# Change in current on adding a resistor

Is it correct to say that the current flowing through a given resistor remains constant even if another resistor is connected in parallel with it, assuming a source of constant EMF and no other components in the circuit?

My attempt: Consider two resistor of resistances $$R_1$$ and $$R_2$$. Initially, $$I = \frac V{R_1}$$

After connecting, let $$I$$ be the total current and $$I_1$$ and $$I_2$$ the currents through the individual resistances.

$$I = \frac {V(R_1 + R_2)}{R_1R_2}$$

$$I_1 = \frac{IR_2}{R_1 + R_2} = \frac{V}{R_1}$$

Somehow this dosen't seem correct to me.

• Think of the voltage $V$ over the resistor. Does that change when another one is added? – Steeven Jun 18 '17 at 12:31

Is it correct to say that the current flowing through a given resistor remains constant even if another resistor is connected in parallel with it, assuming a source of constant EMF and no other components in the circuit?

Yes and you've showed that using KCL and then current division. But, as a comment points out, the result follows simply from your problem statement.

(1) the resistors are connected in parallel which means they have the same voltage across

(2) there is a voltage source across the parallel resistors and no other components in the circuit so the voltage across either resistor is $V$, the terminal voltage of the voltage source

(3) the voltage produced by the voltage source is constant

That's really all there is to it. Since the terminal voltage of the voltage source is constant, adding yet another resistor in parallel does not change $V$; $V$ is independent of the total current.

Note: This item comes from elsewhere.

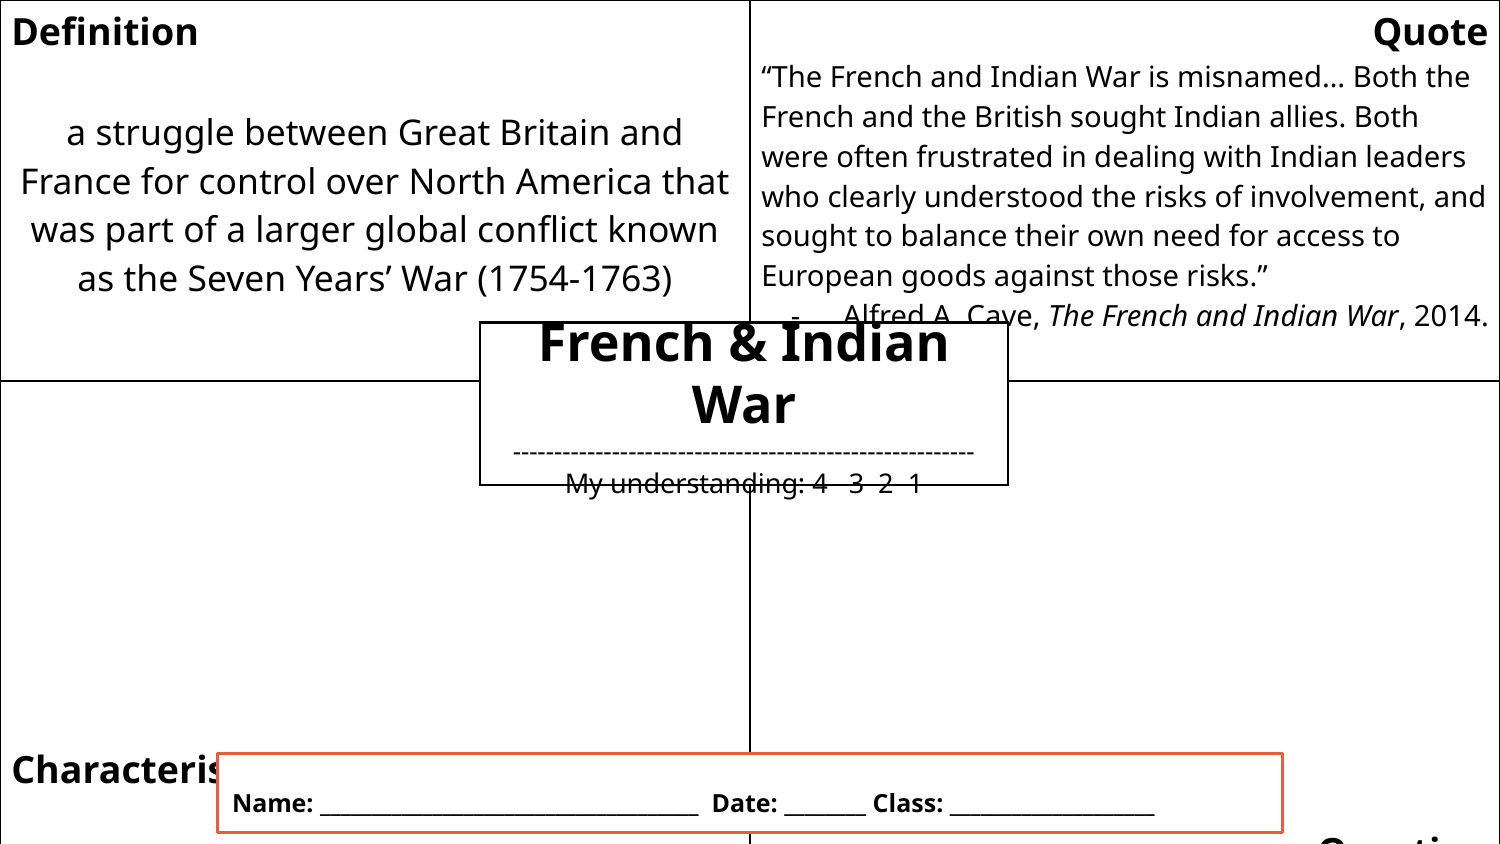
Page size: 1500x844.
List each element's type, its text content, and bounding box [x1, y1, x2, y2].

By Ohm's law, the current through the resistor is the voltage across divided by the resistance.

Thus,

$$I_n = \frac{V}{R_n},\qquad V\; \mathrm{constant}$$

Yes you are correct in saying that "In the given situation, current flowing through a given resistor remains constant even if another resistor is connected in parallel with it". Because Ohm's Law says that current through a resistor depends only on the voltage across itself and its own resistance. When you have connected two resistors in parallel with a constant EMF source of potential difference V, then voltage across each resistor is V and so by Ohm's Law individual currents will be V/R1 and V/R2. When you remove R2 from the circuit, still the potential difference across R1 is V, hence by Ohm's Law current through it will be V/R1. But notice that total current changes when you remove or add a parallel resistor. Emf source has to provide the current to all the resistors. The power delivered by the EMF source also changes when you add or remove a parallel resistor.